If a station moves between BSSs within the same ESS, its mobility is termed BSS−transition. If the station moves between BSSs of differing ESSs, it is ESS−transition. A station must affiliate itself with the BSS infrastructure if it wants to use the LAN.

The station can do this by associating itself with an AP. Associations are dynamic in nature because stations move, turn on, or turn off. A station can only be associated with one AP. This ensures that the DS always knows where the station is.

Association supports no−transition mobility but is not enough to support BSS−transition. The enter reassociation service allows the station to switch its association from one AP to another.

Both association and reassociation are initiated by the station, which wants to join the network. Disassociation is when the association between the station and the AP is terminated. Either party can initiate disassociation.

A disassociated station cannot send or receive data. That is because it is not supported. A station can move to a new ESS, but it will have to reinitiate connections. Distribution and integration are the remaining DSSs.

Distribution is simply getting the data from the sender to the intended receiver. The message is sent to the local AP (input AP) and then distributed through the DS to the AP (output AP) that the recipient is associated with.

If the sender and receiver are in the same BSS, the input and output APs are the same. So the distribution service is logically invoked, whether the data is going through the DS or not. Integration is when the output AP is a portal.

Station services are authentication, deauthentication, privacy, and MAC service data unit (MSDU) delivery. With a wireless system, the medium is not exactly bounded as with a wired system.

In order to control access to the network, stations must first establish their identity.
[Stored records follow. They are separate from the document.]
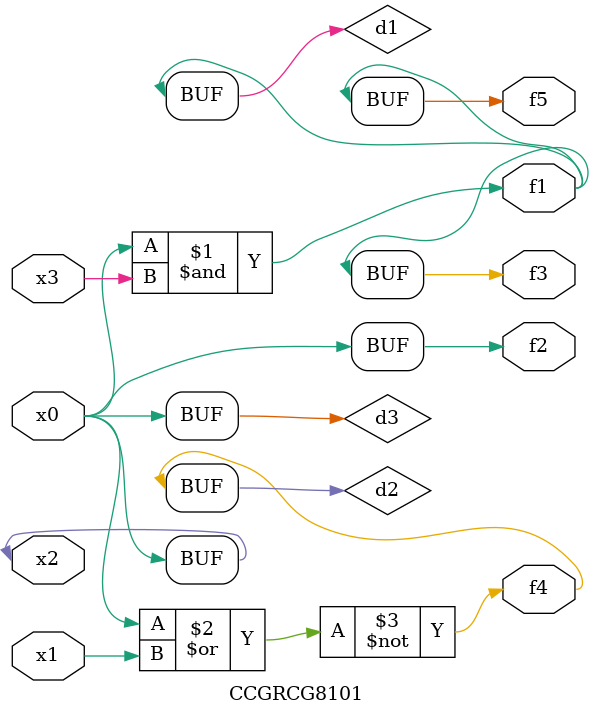
<source format=v>
module CCGRCG8101(
	input x0, x1, x2, x3,
	output f1, f2, f3, f4, f5
);

	wire d1, d2, d3;

	and (d1, x2, x3);
	nor (d2, x0, x1);
	buf (d3, x0, x2);
	assign f1 = d1;
	assign f2 = d3;
	assign f3 = d1;
	assign f4 = d2;
	assign f5 = d1;
endmodule

</source>
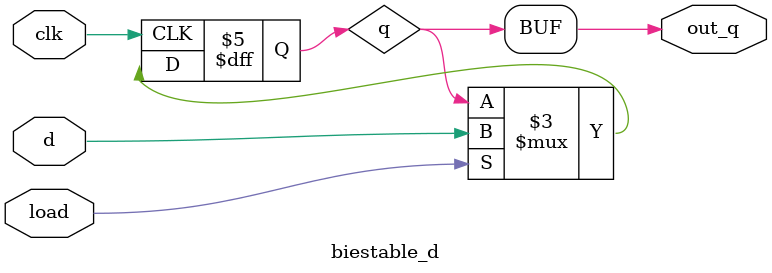
<source format=v>
/*

Biestable D  Module

Originally created by Juan Gonzalez Gomez et Al for Icestudio.

CC-BY-SA

https://github.com/FPGAwars

Additionals modifications made by Julian Caro Linares

jcarolinares@gmail.com

*/

module biestable_d #(
  parameter INI=0
) (
  input wire clk,
  input wire d,
  input wire load,

  output wire out_q
);

reg q = INI;
always @(posedge clk)

  if (load)
    q <= d;

assign out_q=q;

endmodule

</source>
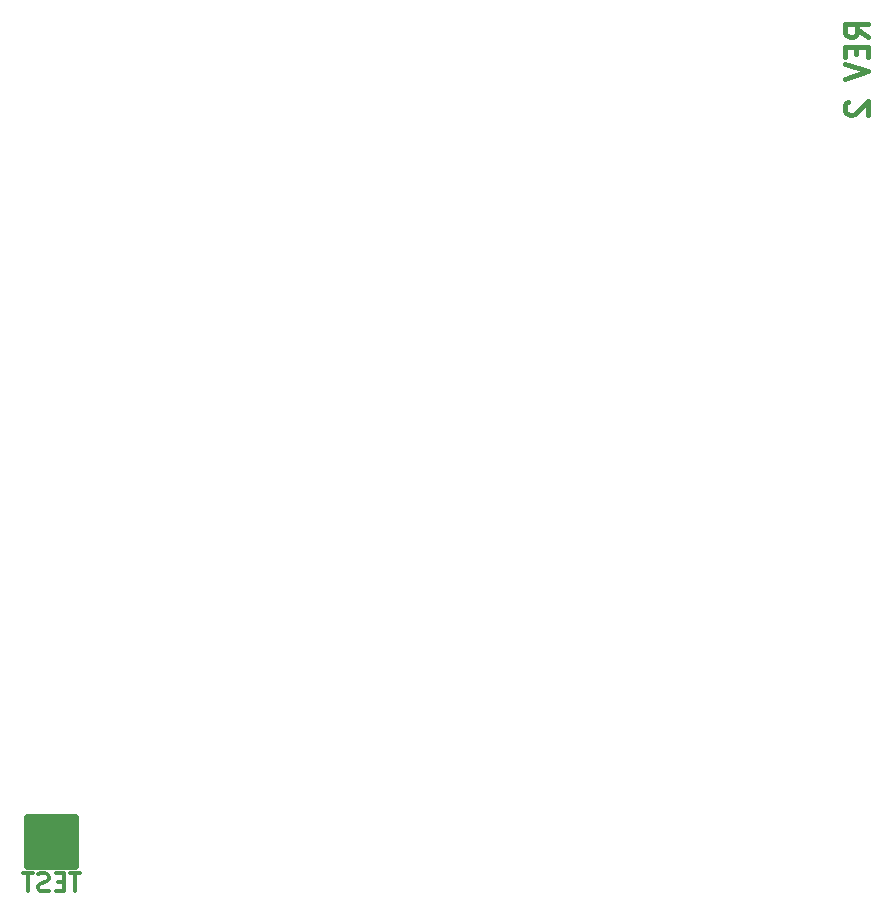
<source format=gbr>
G04 #@! TF.GenerationSoftware,KiCad,Pcbnew,(5.1.5)-3*
G04 #@! TF.CreationDate,2021-03-10T17:45:56-05:00*
G04 #@! TF.ProjectId,Black-Pill-Board,426c6163-6b2d-4506-996c-6c2d426f6172,2*
G04 #@! TF.SameCoordinates,Original*
G04 #@! TF.FileFunction,Legend,Bot*
G04 #@! TF.FilePolarity,Positive*
%FSLAX46Y46*%
G04 Gerber Fmt 4.6, Leading zero omitted, Abs format (unit mm)*
G04 Created by KiCad (PCBNEW (5.1.5)-3) date 2021-03-10 17:45:56*
%MOMM*%
%LPD*%
G04 APERTURE LIST*
%ADD10C,0.381000*%
%ADD11C,0.650000*%
%ADD12C,0.304800*%
G04 APERTURE END LIST*
D10*
X103198385Y-29739771D02*
X102291242Y-29104771D01*
X103198385Y-28651200D02*
X101293385Y-28651200D01*
X101293385Y-29376914D01*
X101384100Y-29558342D01*
X101474814Y-29649057D01*
X101656242Y-29739771D01*
X101928385Y-29739771D01*
X102109814Y-29649057D01*
X102200528Y-29558342D01*
X102291242Y-29376914D01*
X102291242Y-28651200D01*
X102200528Y-30556200D02*
X102200528Y-31191200D01*
X103198385Y-31463342D02*
X103198385Y-30556200D01*
X101293385Y-30556200D01*
X101293385Y-31463342D01*
X101293385Y-32007628D02*
X103198385Y-32642628D01*
X101293385Y-33277628D01*
X101474814Y-35273342D02*
X101384100Y-35364057D01*
X101293385Y-35545485D01*
X101293385Y-35999057D01*
X101384100Y-36180485D01*
X101474814Y-36271200D01*
X101656242Y-36361914D01*
X101837671Y-36361914D01*
X102109814Y-36271200D01*
X103198385Y-35182628D01*
X103198385Y-36361914D01*
D11*
X36100000Y-99900000D02*
X32100000Y-99900000D01*
X32100000Y-99900000D02*
X32100000Y-95900000D01*
X32100000Y-95900000D02*
X36100000Y-95900000D01*
X36100000Y-95900000D02*
X36100000Y-99900000D01*
X36100000Y-99900000D02*
X36100000Y-99400000D01*
X36100000Y-99400000D02*
X32100000Y-99400000D01*
X32100000Y-99400000D02*
X32100000Y-98900000D01*
X32100000Y-98900000D02*
X36100000Y-98900000D01*
X36100000Y-98900000D02*
X36100000Y-98400000D01*
X36100000Y-98400000D02*
X32100000Y-98400000D01*
X32100000Y-98400000D02*
X32100000Y-97900000D01*
X32100000Y-97900000D02*
X36100000Y-97900000D01*
X36100000Y-97900000D02*
X36100000Y-97400000D01*
X36100000Y-97400000D02*
X32600000Y-97400000D01*
X32600000Y-97400000D02*
X32100000Y-97400000D01*
X32100000Y-97400000D02*
X32100000Y-96900000D01*
X32100000Y-96900000D02*
X36100000Y-96900000D01*
X36100000Y-96900000D02*
X36100000Y-96400000D01*
X36100000Y-96400000D02*
X32100000Y-96400000D01*
D12*
X36531142Y-100565428D02*
X35660285Y-100565428D01*
X36095714Y-102089428D02*
X36095714Y-100565428D01*
X35152285Y-101291142D02*
X34644285Y-101291142D01*
X34426571Y-102089428D02*
X35152285Y-102089428D01*
X35152285Y-100565428D01*
X34426571Y-100565428D01*
X33846000Y-102016857D02*
X33628285Y-102089428D01*
X33265428Y-102089428D01*
X33120285Y-102016857D01*
X33047714Y-101944285D01*
X32975142Y-101799142D01*
X32975142Y-101654000D01*
X33047714Y-101508857D01*
X33120285Y-101436285D01*
X33265428Y-101363714D01*
X33555714Y-101291142D01*
X33700857Y-101218571D01*
X33773428Y-101146000D01*
X33846000Y-101000857D01*
X33846000Y-100855714D01*
X33773428Y-100710571D01*
X33700857Y-100638000D01*
X33555714Y-100565428D01*
X33192857Y-100565428D01*
X32975142Y-100638000D01*
X32539714Y-100565428D02*
X31668857Y-100565428D01*
X32104285Y-102089428D02*
X32104285Y-100565428D01*
M02*

</source>
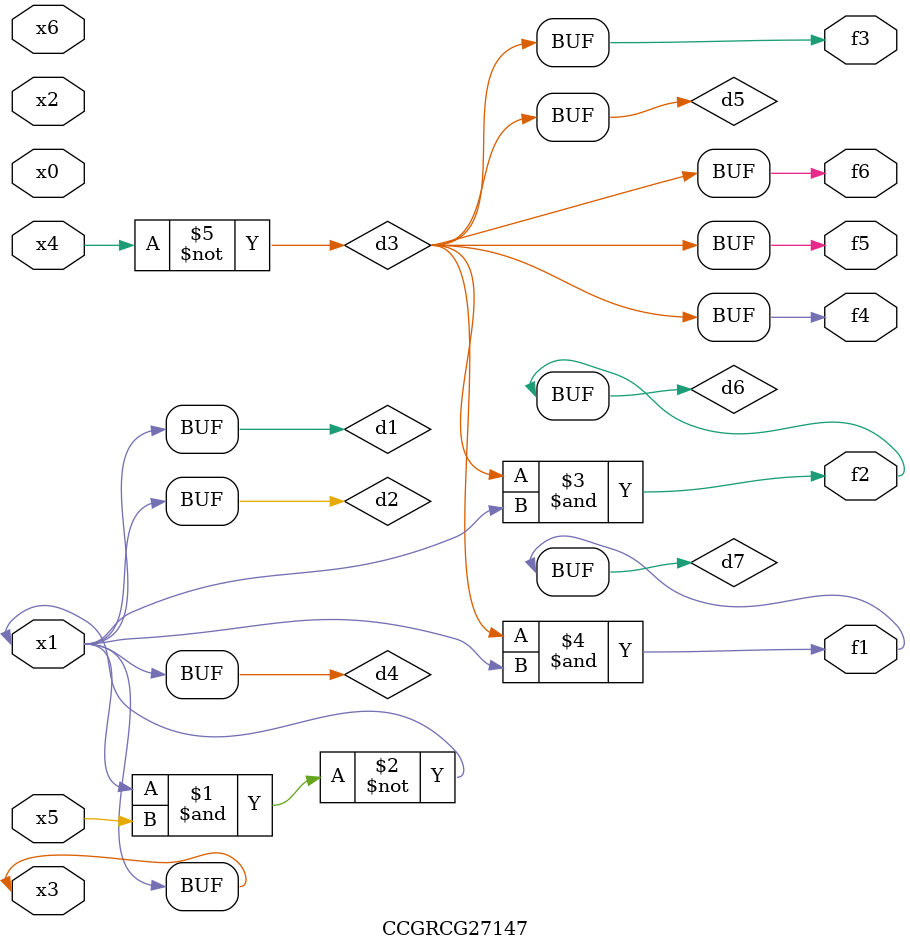
<source format=v>
module CCGRCG27147(
	input x0, x1, x2, x3, x4, x5, x6,
	output f1, f2, f3, f4, f5, f6
);

	wire d1, d2, d3, d4, d5, d6, d7;

	buf (d1, x1, x3);
	nand (d2, x1, x5);
	not (d3, x4);
	buf (d4, d1, d2);
	buf (d5, d3);
	and (d6, d3, d4);
	and (d7, d3, d4);
	assign f1 = d7;
	assign f2 = d6;
	assign f3 = d5;
	assign f4 = d5;
	assign f5 = d5;
	assign f6 = d5;
endmodule

</source>
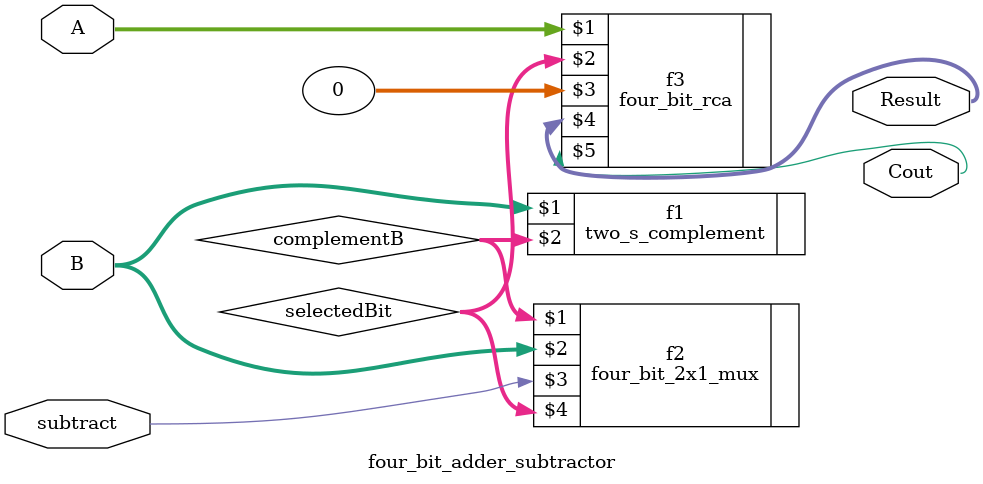
<source format=v>
module four_bit_adder_subtractor(A, B, subtract, Result, Cout);
    input [3:0] A;
    input [3:0] B;
    input subtract;
    output [3:0] Result;
    output Cout;

    wire [3:0] complementB,selectedBit;
    two_s_complement f1(B,complementB);
    four_bit_2x1_mux f2(complementB, B, subtract, selectedBit);
    four_bit_rca f3(A,selectedBit,0,Result,Cout);
endmodule


</source>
This is much like trying to enter into a secured facility where you must identify yourself before you are allowed to get inside.

In computer networks, before you are allowed a connection, you must first pass a series of tests to ensure that you are who you say you are. In wireless LANs, once a station has been authenticated, it may then associate itself.

The authentication relationship may be between two stations inside an IBSS in an ad−hoc network, or to the AP of the BSS in an infrastructure network. All stations start with unauthorized status until they are authenticated.

Deauthentication is when either the station or AP wishes to terminate a station's authentication. When this happens, the station is automatically disassociated and the connection−related information on the AP is discarded.

Privacy in wireless LANs is achieved through the use of encryption technology. Without encryption, the data is transmitted in the cleartext or plaintext. Data transmitted in cleartext is vulnerable to eavesdropping and tampering by adversaries.

In most wireless LANs, privacy is an optional feature and can be enabled, if higher security is desired. To use a wireless LAN in privacy−enabled mode, the stations and AP must be configured to use the same encryption parameters (technology, encryption keys, and so on); otherwise they will not be able to interpret the received data.

MSDU delivery ensures that the information in the MAC service data unit is delivered between the media access control service APs. The bottom line is that this authentication is basically a network−wide password. Privacy is ensured if encryption is used.